_Given records_

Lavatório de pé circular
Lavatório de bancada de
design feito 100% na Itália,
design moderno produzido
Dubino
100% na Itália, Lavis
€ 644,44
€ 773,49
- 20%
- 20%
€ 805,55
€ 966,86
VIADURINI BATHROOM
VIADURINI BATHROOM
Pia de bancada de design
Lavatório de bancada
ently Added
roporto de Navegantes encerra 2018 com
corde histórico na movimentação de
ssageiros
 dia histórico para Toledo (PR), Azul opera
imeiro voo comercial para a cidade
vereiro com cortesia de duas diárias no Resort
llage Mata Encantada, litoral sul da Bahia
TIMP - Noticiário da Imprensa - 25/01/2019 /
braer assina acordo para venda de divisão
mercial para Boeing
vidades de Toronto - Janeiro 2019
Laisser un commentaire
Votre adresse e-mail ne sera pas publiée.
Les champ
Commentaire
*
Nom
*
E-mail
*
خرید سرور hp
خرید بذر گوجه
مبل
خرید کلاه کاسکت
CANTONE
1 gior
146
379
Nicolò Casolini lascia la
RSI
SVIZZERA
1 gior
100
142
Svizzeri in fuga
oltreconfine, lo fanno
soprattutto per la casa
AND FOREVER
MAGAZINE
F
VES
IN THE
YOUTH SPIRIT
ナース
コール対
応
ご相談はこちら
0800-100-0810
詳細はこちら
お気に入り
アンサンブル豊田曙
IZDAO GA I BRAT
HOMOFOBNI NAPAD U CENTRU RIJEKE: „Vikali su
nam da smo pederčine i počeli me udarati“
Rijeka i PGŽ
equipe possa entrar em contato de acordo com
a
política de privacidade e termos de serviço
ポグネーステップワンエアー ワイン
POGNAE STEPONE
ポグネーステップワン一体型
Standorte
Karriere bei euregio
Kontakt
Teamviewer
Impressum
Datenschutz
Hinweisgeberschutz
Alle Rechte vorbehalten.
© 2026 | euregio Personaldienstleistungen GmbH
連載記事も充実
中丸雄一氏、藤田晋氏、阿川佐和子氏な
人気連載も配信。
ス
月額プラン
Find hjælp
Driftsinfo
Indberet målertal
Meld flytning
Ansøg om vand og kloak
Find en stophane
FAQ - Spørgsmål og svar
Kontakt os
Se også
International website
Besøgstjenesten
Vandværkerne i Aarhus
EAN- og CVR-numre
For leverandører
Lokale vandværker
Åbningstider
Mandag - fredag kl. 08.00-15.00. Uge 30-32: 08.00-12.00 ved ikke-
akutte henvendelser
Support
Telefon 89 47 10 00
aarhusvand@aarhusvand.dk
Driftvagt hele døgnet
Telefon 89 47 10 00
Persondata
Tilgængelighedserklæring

_Your objective_
Pull out all lines from the listing that contain the string "design".

_Response box_
design feito 100% na Itália,
design moderno produzido
Pia de bancada de design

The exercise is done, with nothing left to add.